The day will be abandoned, not only because many of those rights have been fulfilled, but given the fact that at the end of the day the amount of blue-collar workers will sharply reduce. The sunset of the industrial economy and the dawn of the knowledge-based economy (KBE) has radically changed the way of production as well as the need for products. And in the process, the economy needs fewer workers and spells doom for lower-skilled workers.
The industrial economy emphasized mass production, where humans served as living machines. Power and wealth flowed to those who owned the land, factory, machines or other physical properties. At that time, the task of many occupations was well defined, routine and boring. Powerless workers just followed a set of instructions from superiors.
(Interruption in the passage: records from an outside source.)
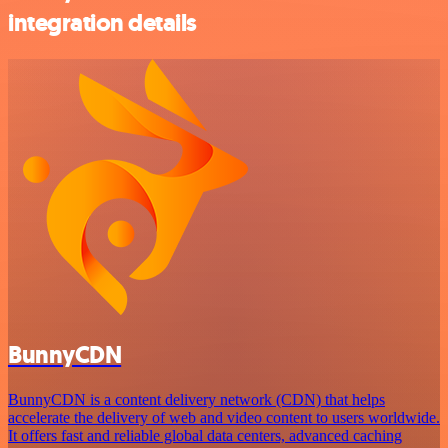
integration details
BunnyCDN
BunnyCDN is a content delivery network (CDN) that helps
accelerate the delivery of web and video content to users worldwide.
It offers fast and reliable global data centers, advanced caching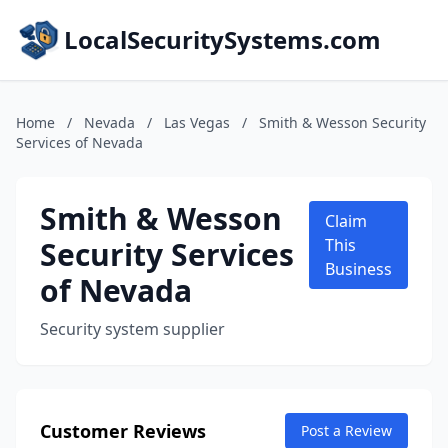
LocalSecuritySystems.com
Home
/
Nevada
/
Las Vegas
/
Smith & Wesson Security
Services of Nevada
Smith & Wesson
Claim
Security Services
This
Business
of Nevada
Security system supplier
Customer Reviews
Post a Review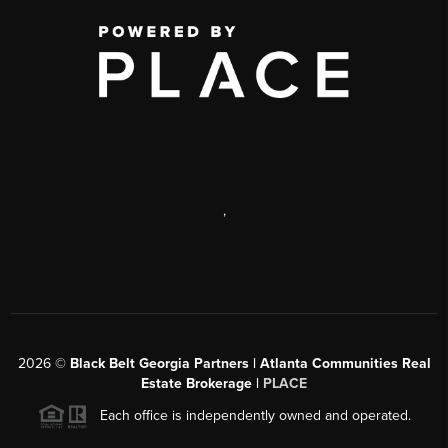
,
2026
©
Black Belt Georgia Partners | Atlanta Communities Real
Estate Brokerage |
PLACE
Each office is independently owned and operated.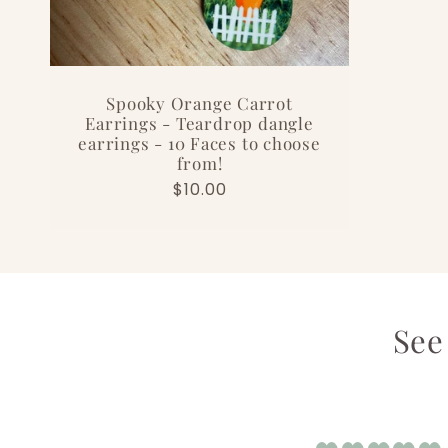
Spooky Orange Carrot
Earrings - Teardrop dangle
earrings - 10 Faces to choose
from!
Regular
$10.00
price
See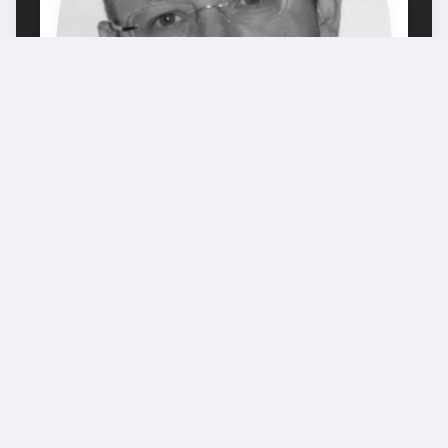
Alex Weissensteiner
Prof. Dr. Alex Weissensteiner ist
mitverantwortlich für die Inhalte und
didaktischen Konzepte dieses Online-Kurses
und der Apps. Prof. Weissensteiner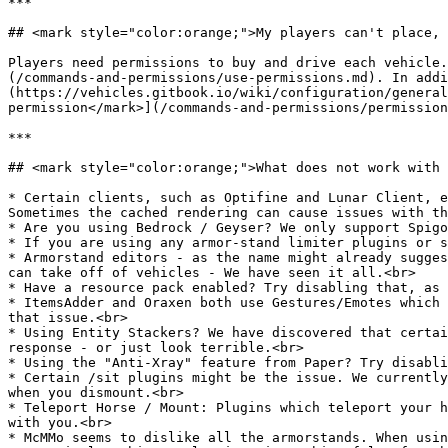
***

## <mark style="color:orange;">My players can't place, 
Players need permissions to buy and drive each vehicle.
(/commands-and-permissions/use-permissions.md). In addi
(https://vehicles.gitbook.io/wiki/configuration/general
permission</mark>](/commands-and-permissions/permission
***

## <mark style="color:orange;">What does not work with 
* Certain clients, such as Optifine and Lunar Client, e
Sometimes the cached rendering can cause issues with th
* Are you using Bedrock / Geyser? We only support Spigo
* If you are using any armor-stand limiter plugins or s
* Armorstand editors - as the name might already sugges
can take off of vehicles - We have seen it all.<br>

* Have a resource pack enabled? Try disabling that, as 
* ItemsAdder and Oraxen both use Gestures/Emotes which 
that issue.<br>

* Using Entity Stackers? We have discovered that certai
response - or just look terrible.<br>

* Using the "Anti-Xray" feature from Paper? Try disabli
* Certain /sit plugins might be the issue. We currently
when you dismount.<br>

* Teleport Horse / Mount: Plugins which teleport your h
with you.<br>

* McMMo seems to dislike all the armorstands. When usin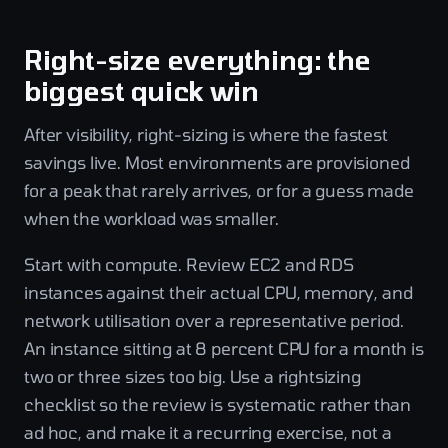
Right-size everything: the
biggest quick win
After visibility, right-sizing is where the fastest
savings live. Most environments are provisioned
for a peak that rarely arrives, or for a guess made
when the workload was smaller.
Start with compute. Review EC2 and RDS
instances against their actual CPU, memory, and
network utilisation over a representative period.
An instance sitting at 8 percent CPU for a month is
two or three sizes too big. Use a rightsizing
checklist so the review is systematic rather than
ad hoc, and make it a recurring exercise, not a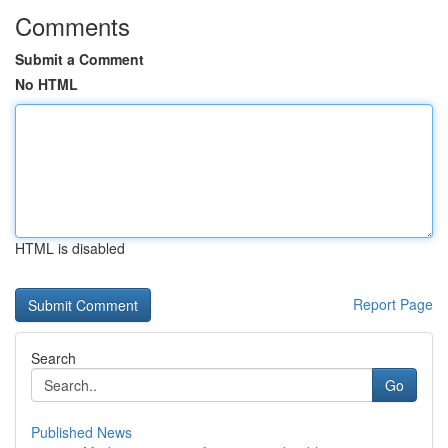
Comments
Submit a Comment
No HTML
HTML is disabled
Report Page
Search
Go
Published News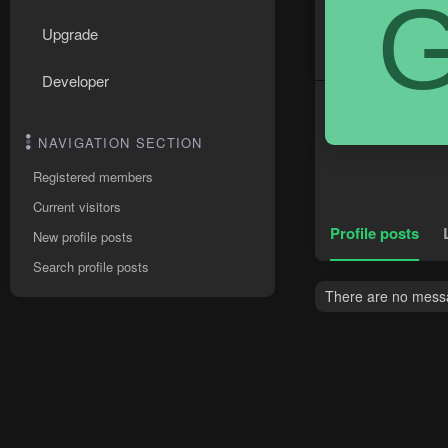
Upgrade
Developer
NAVIGATION SECTION
Registered members
Current visitors
Profile posts
New profile posts
Search profile posts
There are no messag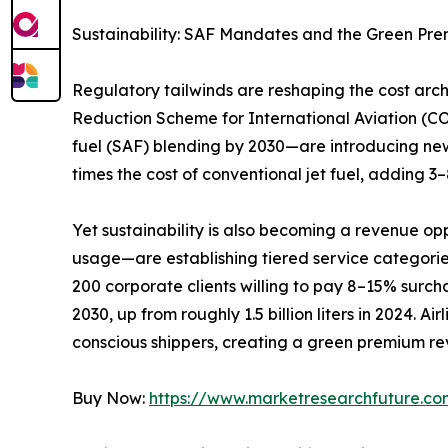
Sustainability: SAF Mandates and the Green Pr
Regulatory tailwinds are reshaping the cost ar
Reduction Scheme for International Aviation (C
fuel (SAF) blending by 2030—are introducing new
times the cost of conventional jet fuel, adding 
Yet sustainability is also becoming a revenue op
usage—are establishing tiered service categori
200 corporate clients willing to pay 8–15% surchar
2030, up from roughly 1.5 billion liters in 2024. 
conscious shippers, creating a green premium rev
Buy Now:
https://www.marketresearchfuture.c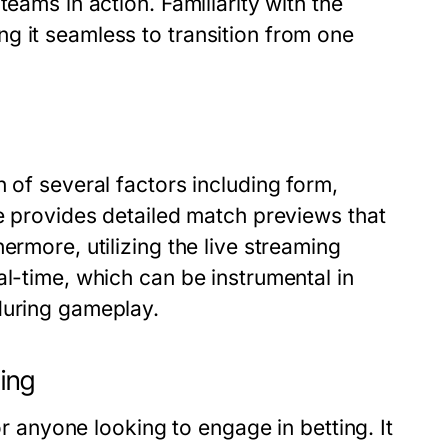
eams in action. Familiarity with the
g it seamless to transition from one
 of several factors including form,
ve provides detailed match previews that
ermore, utilizing the live streaming
al-time, which can be instrumental in
during gameplay.
ting
or anyone looking to engage in betting. It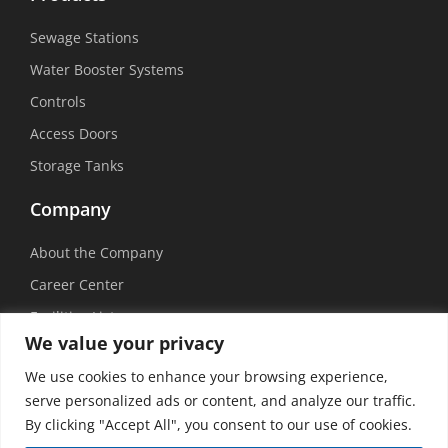
Sewage Stations
Water Booster Systems
Controls
Access Doors
Storage Tanks
Company
About the Company
Career Center
Facilities List
We value your privacy
Sustainability
We use cookies to enhance your browsing experience,
Social Media
serve personalized ads or content, and analyze our traffic.
By clicking "Accept All", you consent to our use of cookies.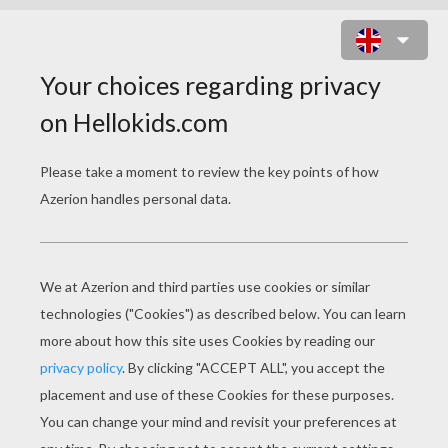
LAFONTAINE-FABLE-COLORING-
PAGE-10-TN8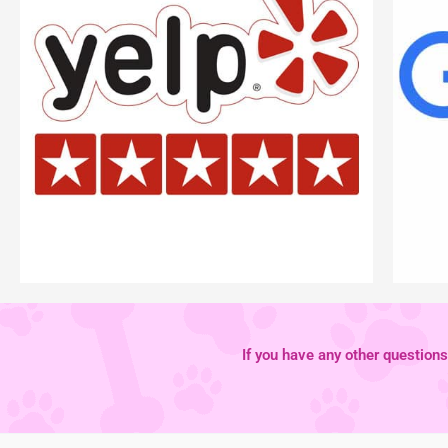
If you have any other questions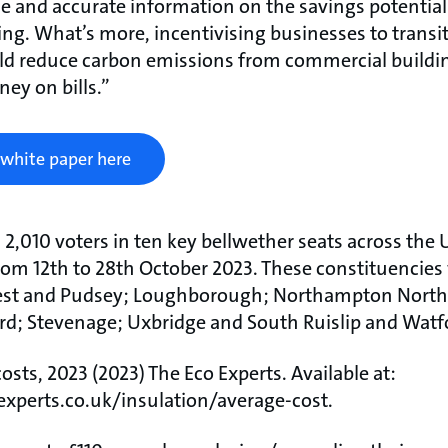
e and accurate information on the savings potential
ng. What’s more, incentivising businesses to transi
ld reduce carbon emissions from commercial buildin
ey on bills.”
 white paper here
ed 2,010 voters in ten key bellwether seats across the
rom 12th to 28th October 2023. These constituencies
est and Pudsey; Loughborough; Northampton North
ord; Stevenage; Uxbridge and South Ruislip and Watf
osts, 2023 (2023) The Eco Experts. Available at:
xperts.co.uk/insulation/average-cost.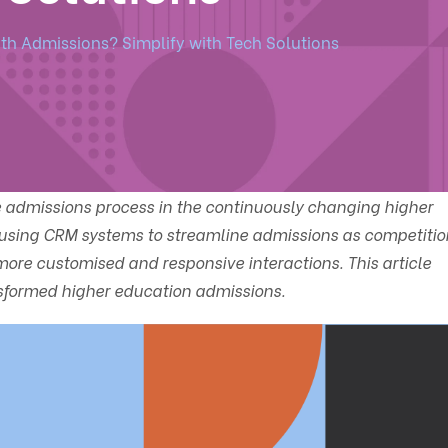
ith Admissions? Simplify with Tech Solutions
e admissions process in the continuously changing higher
 using CRM systems to streamline admissions as competitio
re customised and responsive interactions. This article
formed higher education admissions.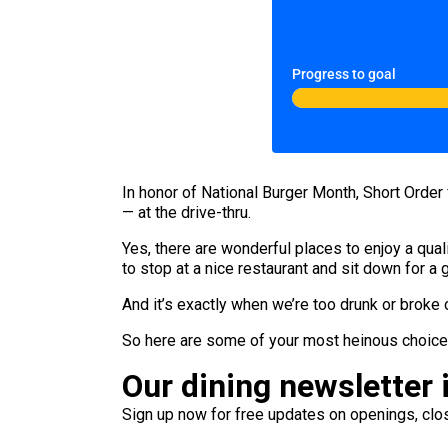
Progress to goal
In honor of National Burger Month, Short Orde
— at the drive-thru.
Yes, there are wonderful places to enjoy a quali
to stop at a nice restaurant and sit down for a
And it’s exactly when we’re too drunk or broke 
So here are some of your most heinous choices.
Our dining newsletter i
Sign up now for free updates on openings, clos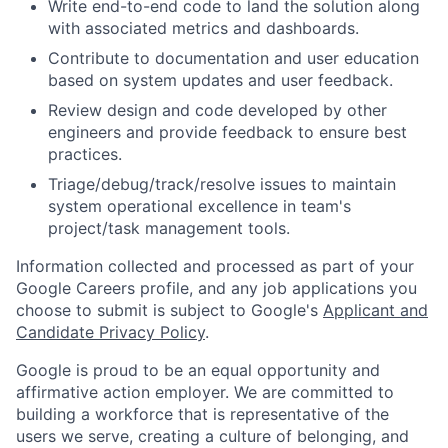
Write end-to-end code to land the solution along
with associated metrics and dashboards.
Contribute to documentation and user education
based on system updates and user feedback.
Review design and code developed by other
engineers and provide feedback to ensure best
practices.
Triage/debug/track/resolve issues to maintain
system operational excellence in team's
project/task management tools.
Information collected and processed as part of your
Google Careers profile, and any job applications you
choose to submit is subject to Google's
Applicant and
Candidate Privacy Policy
.
Google is proud to be an equal opportunity and
affirmative action employer. We are committed to
building a workforce that is representative of the
users we serve, creating a culture of belonging, and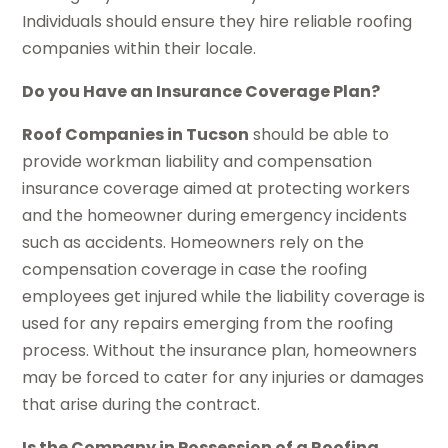
Individuals should ensure they hire reliable roofing
companies within their locale.
Do you Have an Insurance Coverage Plan?
Roof Companies in Tucson
should be able to
provide workman liability and compensation
insurance coverage aimed at protecting workers
and the homeowner during emergency incidents
such as accidents. Homeowners rely on the
compensation coverage in case the roofing
employees get injured while the liability coverage is
used for any repairs emerging from the roofing
process. Without the insurance plan, homeowners
may be forced to cater for any injuries or damages
that arise during the contract.
Is the Company in Possession of a Roofing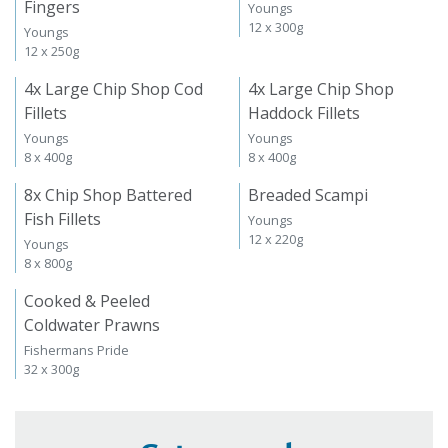
Fingers
Youngs
12 x 300g
Youngs
12 x 250g
4x Large Chip Shop Cod
4x Large Chip Shop
Fillets
Haddock Fillets
Youngs
Youngs
8 x 400g
8 x 400g
8x Chip Shop Battered
Breaded Scampi
Fish Fillets
Youngs
12 x 220g
Youngs
8 x 800g
Cooked & Peeled
Coldwater Prawns
Fishermans Pride
32 x 300g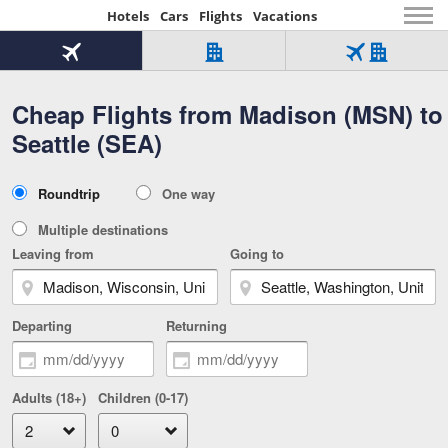
Hotels
Cars
Flights
Vacations
Beginning
of
Flight
Hotel
Flight
main
only
only
+
Cheap Flights from Madison (MSN) to
Tab
Hotel
Over
content
1
Tab
321,000
Seattle (SEA)
of
worldwide
3
Tab
3
of
2
selected
3
Trip
Roundtrip
One way
of
Type
3
Multiple destinations
Leaving from
Going to
Departing
Returning
Adults (18+)
Children (0-17)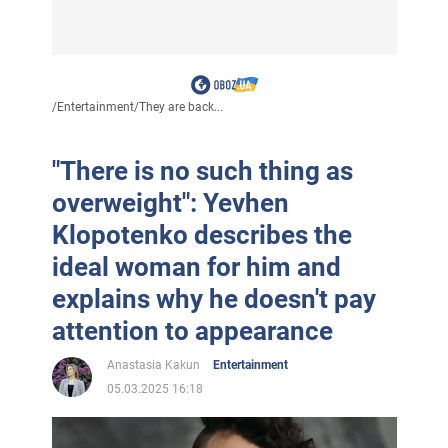
/
Entertainment
/
They are back...
"There is no such thing as
overweight": Yevhen
Klopotenko describes the
ideal woman for him and
explains why he doesn't pay
attention to appearance
Anastasia Kakun
Entertainment
05.03.2025 16:18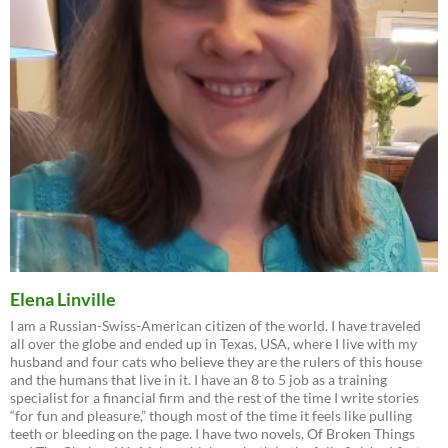
Elena Linville
I am a Russian-Swiss-American citizen of the world. I have traveled
all over the globe and ended up in Texas, USA, where I live with my
husband and four cats who believe they are the rulers of this house
and the humans that live in it. I have an 8 to 5 job as a training
specialist for a financial firm and the rest of the time I write stories
“for fun and pleasure,” though most of the time it feels like pulling
teeth or bleeding on the page. I have two novels, Of Broken Things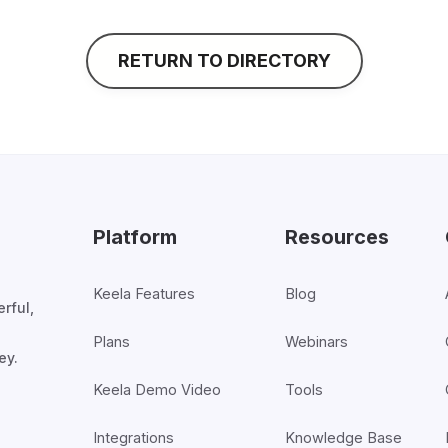
RETURN TO DIRECTORY
Platform
Resources
Keela Features
Blog
rful,
Plans
Webinars
ey.
Keela Demo Video
Tools
Integrations
Knowledge Base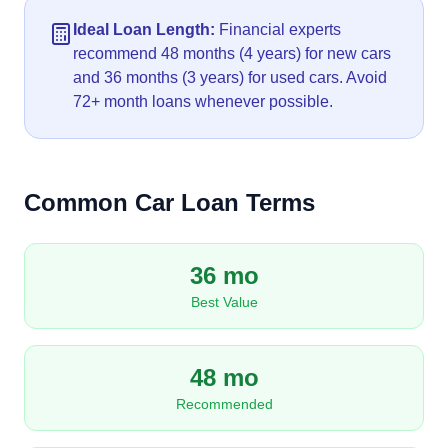
Ideal Loan Length:
Financial experts
recommend 48 months (4 years) for new cars
and 36 months (3 years) for used cars. Avoid
72+ month loans whenever possible.
Common Car Loan Terms
36 mo
Best Value
48 mo
Recommended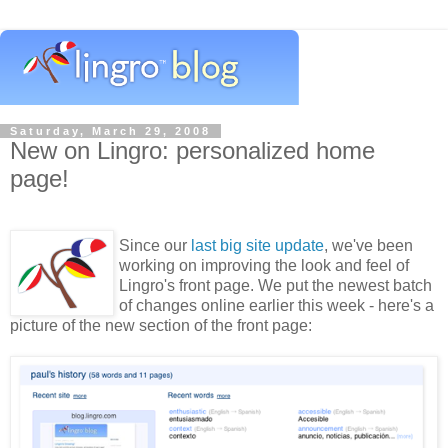
Saturday, March 29, 2008
New on Lingro: personalized home
page!
Since our
last big site update
, we've been
working on improving the look and feel of
Lingro's front page. We put the newest batch
of changes online earlier this week - here's a
picture of the new section of the front page: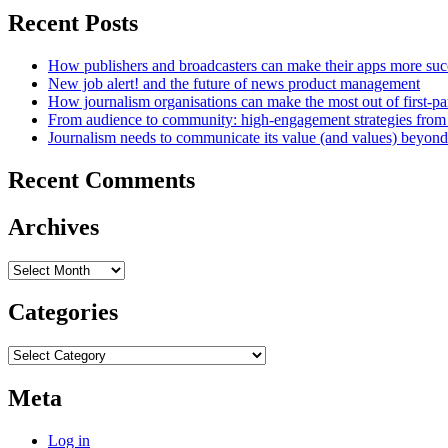
Recent Posts
How publishers and broadcasters can make their apps more suc
New job alert! and the future of news product management
How journalism organisations can make the most out of first-pa
From audience to community: high-engagement strategies from
Journalism needs to communicate its value (and values) beyon
Recent Comments
Archives
Archives
Categories
Categories
Meta
Log in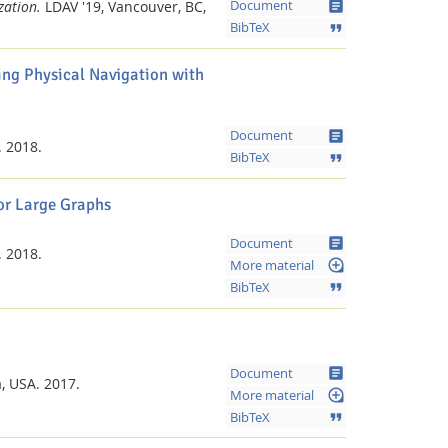
article
zation.
LDAV '19, Vancouver, BC,
Document
format_quote
BibTeX
ing Physical Navigation with
article
Document
.
2018.
format_quote
BibTeX
r Large Graphs
article
Document
.
2018.
loupe
More material
format_quote
BibTeX
article
Document
a, USA.
2017.
loupe
More material
format_quote
BibTeX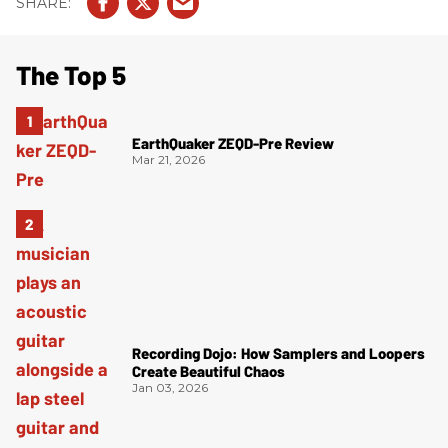
The Top 5
EarthQuaker ZEQD-Pre Review
Mar 21, 2026
Recording Dojo: How Samplers and Loopers
Create Beautiful Chaos
Jan 03, 2026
There wasn’t much latitude for worker improvisation.
Besides heart-rending stories in the early days of the industrial revolution, a hundred years later people’s welfare rose significantly. The industrial economy had created more value-added jobs. More people enjoyed better education and more access to information. As a result, science and technology thrived enormously.
Then a new trend brought another huge impact. Robots replaced humans in many jobs, especially physically demanding ones. Software decimated many administrative jobs. Many lower skilled jobs came to an end and mass layoffs became inevitable. For some time, developing countries still hosted these lower-skilled jobs. But eventually the robots and software overwhelmed those countries as well.
The new economy commands creativity, out-of-the-box thinking and networking. The structure of hierarchy in companies is dismissive. The layer of management has become thinner, workers have become powerful and have more freedom, but they are forced to cast around continuously for new ideas to survive cut-throat competition. Start-ups with new products have mushroomed in the global market.
Thanks to the high value-added and globalization, those people with creative skills prevail. In January 1992, for the first time in history, the market value of Microsoft, representing a knowledge-based company, tellingly surpassed General Motors, the long-standing automotive company. Microsoft has neither as many factories nor workers as General Motors. The only significant asset of Microsoft is its employees’ brain power. This event marked the beginning of the domination of the knowledge-based economy.
Yet this phenomenon has a twist. During his life, Karl Marx struggled to improve the prosperity of workers by demanding ownership of the means of production. He wanted communism to triumph over capitalism, because in communism the workers — not the capital owner — collectively controlled the means of production.
If Marx was still alive today, he would have been nonplussed by what the knowledge-based economy offered to workers. Marx’s struggle has paid off, but in the different way he conceived the future. At present, workers own the prevailing means of production, which are no longer land, factories, or machines. The best means of production now lie in the cranium of the employee.